The third appeal currently in front of the Ohio Supreme Court rests on legal grounds — new medical evidence, alleged trial errors — but the public-square version of the case continues to be argued on the question her father went on the podcast to address: does she feel sorry. The chart doesn't judge. It maps what's already there. What's there is a Leo Sun that needs to be seen rightly, a Pisces Moon that experiences without language, a Virgo Mercury that wants to articulate without the feeling life under it, and a Neptune across the wheel that softens every edge those other placements try to draw. The chart pattern fits the public dispute; it does not resolve it. That distinction is exactly what natal astrology is for, and exactly what it is not for.
For entertainment and self-reflection purposes. Not predictive and not a substitute for professional advice.
What is Mackenzie Shirilla's zodiac sign?

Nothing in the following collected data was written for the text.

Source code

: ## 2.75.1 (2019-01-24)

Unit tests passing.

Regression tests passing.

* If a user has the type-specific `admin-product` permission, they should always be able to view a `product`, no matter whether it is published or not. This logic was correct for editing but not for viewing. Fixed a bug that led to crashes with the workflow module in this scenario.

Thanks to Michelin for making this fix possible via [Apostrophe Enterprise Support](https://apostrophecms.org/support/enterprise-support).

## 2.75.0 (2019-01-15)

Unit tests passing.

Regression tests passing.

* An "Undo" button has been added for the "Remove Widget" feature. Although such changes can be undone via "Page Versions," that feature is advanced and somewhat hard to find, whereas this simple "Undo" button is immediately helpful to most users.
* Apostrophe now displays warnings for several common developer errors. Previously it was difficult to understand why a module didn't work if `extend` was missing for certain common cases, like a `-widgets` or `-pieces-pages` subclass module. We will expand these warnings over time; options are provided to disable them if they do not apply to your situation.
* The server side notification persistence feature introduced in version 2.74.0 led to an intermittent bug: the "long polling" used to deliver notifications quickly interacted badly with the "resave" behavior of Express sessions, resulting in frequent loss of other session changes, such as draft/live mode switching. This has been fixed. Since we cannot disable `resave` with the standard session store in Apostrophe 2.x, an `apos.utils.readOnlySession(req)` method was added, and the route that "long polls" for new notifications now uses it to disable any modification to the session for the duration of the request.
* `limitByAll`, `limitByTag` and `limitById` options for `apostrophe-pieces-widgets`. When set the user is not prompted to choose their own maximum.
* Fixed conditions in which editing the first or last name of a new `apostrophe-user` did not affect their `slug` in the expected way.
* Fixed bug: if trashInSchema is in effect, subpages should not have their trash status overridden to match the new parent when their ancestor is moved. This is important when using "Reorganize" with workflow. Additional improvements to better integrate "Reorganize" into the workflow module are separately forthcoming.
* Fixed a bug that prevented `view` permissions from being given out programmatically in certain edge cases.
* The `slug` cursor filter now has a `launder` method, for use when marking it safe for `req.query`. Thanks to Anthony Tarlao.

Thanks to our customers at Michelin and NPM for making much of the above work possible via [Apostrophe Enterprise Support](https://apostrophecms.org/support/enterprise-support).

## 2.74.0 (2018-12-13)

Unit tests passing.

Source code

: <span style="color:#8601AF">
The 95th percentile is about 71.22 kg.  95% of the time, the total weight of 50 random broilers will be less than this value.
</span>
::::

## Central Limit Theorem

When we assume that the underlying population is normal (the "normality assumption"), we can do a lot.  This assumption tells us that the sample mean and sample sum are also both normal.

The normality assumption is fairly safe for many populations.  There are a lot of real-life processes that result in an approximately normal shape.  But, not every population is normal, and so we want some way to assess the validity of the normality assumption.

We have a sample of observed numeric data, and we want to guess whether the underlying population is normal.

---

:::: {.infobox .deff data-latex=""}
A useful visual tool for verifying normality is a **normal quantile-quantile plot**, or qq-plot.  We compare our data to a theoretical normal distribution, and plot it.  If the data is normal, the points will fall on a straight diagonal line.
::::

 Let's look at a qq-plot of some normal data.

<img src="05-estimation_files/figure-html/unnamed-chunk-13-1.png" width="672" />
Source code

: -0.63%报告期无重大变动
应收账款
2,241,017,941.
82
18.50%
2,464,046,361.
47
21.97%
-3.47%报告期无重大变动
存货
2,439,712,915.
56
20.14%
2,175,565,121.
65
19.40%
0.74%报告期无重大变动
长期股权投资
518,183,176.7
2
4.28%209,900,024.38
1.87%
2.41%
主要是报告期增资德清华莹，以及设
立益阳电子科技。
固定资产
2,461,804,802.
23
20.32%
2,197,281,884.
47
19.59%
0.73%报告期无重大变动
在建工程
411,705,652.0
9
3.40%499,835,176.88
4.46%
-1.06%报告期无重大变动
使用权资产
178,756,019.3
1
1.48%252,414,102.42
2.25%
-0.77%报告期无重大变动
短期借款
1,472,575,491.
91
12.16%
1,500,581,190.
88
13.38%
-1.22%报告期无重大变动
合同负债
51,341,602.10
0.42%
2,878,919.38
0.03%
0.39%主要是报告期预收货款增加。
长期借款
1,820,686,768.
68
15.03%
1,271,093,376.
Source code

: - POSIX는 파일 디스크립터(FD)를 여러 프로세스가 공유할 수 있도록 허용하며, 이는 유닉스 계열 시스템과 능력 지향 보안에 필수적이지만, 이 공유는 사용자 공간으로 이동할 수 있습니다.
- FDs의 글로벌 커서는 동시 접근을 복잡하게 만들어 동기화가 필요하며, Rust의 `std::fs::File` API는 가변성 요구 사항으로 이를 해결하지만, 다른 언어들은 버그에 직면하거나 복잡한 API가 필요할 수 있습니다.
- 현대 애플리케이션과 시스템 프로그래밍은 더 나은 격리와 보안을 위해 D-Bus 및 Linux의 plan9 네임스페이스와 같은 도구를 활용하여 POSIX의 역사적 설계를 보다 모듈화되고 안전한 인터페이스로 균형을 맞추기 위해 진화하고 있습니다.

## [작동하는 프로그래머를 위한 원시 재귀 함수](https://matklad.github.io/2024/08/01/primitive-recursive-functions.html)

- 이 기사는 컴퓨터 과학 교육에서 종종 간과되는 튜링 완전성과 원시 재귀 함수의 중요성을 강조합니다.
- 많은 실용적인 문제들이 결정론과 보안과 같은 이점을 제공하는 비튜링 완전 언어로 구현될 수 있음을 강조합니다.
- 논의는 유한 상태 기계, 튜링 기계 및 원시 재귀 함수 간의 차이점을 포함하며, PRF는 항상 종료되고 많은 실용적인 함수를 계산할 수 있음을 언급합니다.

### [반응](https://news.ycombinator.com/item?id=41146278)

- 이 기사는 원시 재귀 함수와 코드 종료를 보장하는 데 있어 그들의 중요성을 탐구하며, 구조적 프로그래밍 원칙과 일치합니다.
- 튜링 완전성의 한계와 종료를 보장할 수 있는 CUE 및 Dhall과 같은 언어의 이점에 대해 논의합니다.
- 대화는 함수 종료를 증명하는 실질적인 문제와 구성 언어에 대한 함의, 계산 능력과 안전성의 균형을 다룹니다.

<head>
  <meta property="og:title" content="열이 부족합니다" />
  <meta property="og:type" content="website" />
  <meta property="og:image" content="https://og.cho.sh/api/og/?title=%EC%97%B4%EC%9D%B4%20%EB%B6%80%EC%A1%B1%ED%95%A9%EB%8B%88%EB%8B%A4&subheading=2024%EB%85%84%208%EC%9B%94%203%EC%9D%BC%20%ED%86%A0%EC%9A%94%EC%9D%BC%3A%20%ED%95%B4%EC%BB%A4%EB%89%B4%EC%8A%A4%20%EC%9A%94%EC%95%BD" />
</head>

Mackenzie Shirilla was born August 2, 2004 in Strongsville, Ohio, which makes her a Leo Sun at 10°. Her chart also carries a Pisces Moon at 6° conjunct retrograde Uranus, a Virgo Mercury, and a Leo Mars at 25° — a Sun and Mars both in the same fire sign, with an emotional life running through Pisces water.
What does Mackenzie Shirilla's birth chart look like?
Her noon-fallback chart, calculated without a verified birth time, shows Sun and Mars in Leo, Moon conjunct Uranus in Pisces, Mercury in Virgo opposing the Moon, and the Sun in direct opposition to retrograde Neptune in Aquarius — the natal aspect that maps the gap between intention and outcome her father described publicly in May 2026.
What does a Sun opposition Neptune in a natal chart mean?
A Sun-Neptune opposition describes a structural tension between the part of the self that wants to be seen clearly and the part where outlines blur — motive and impact drift apart, self-image and witnessable fact don't always line up. It often shows up as identity confusion under pressure, or accounts of events that don't square with documented facts.
Is Mackenzie Shirilla's appeal expected to succeed?
We don't predict legal outcomes from astrology. Her third appeal to the Ohio Supreme Court, filed April 2026, cites new medical evidence about a possible pre-existing condition. Through 2026, the transit picture suggests sustained public pressure on the case regardless of how the court rules; the chart describes pressure on the path forward, not the verdict.
Why are people skeptical of Mackenzie Shirilla's remorse?
Public skepticism — most visibly Gypsy Rose Blanchard's May 29 TMZ comments — centers on the gap between her father's account and her own past statements. The chart shows why that gap is structurally hard to close: a Moon-Mercury opposition keeps inner experience and outward language out of register, so genuine feeling can still sound rehearsed to observers.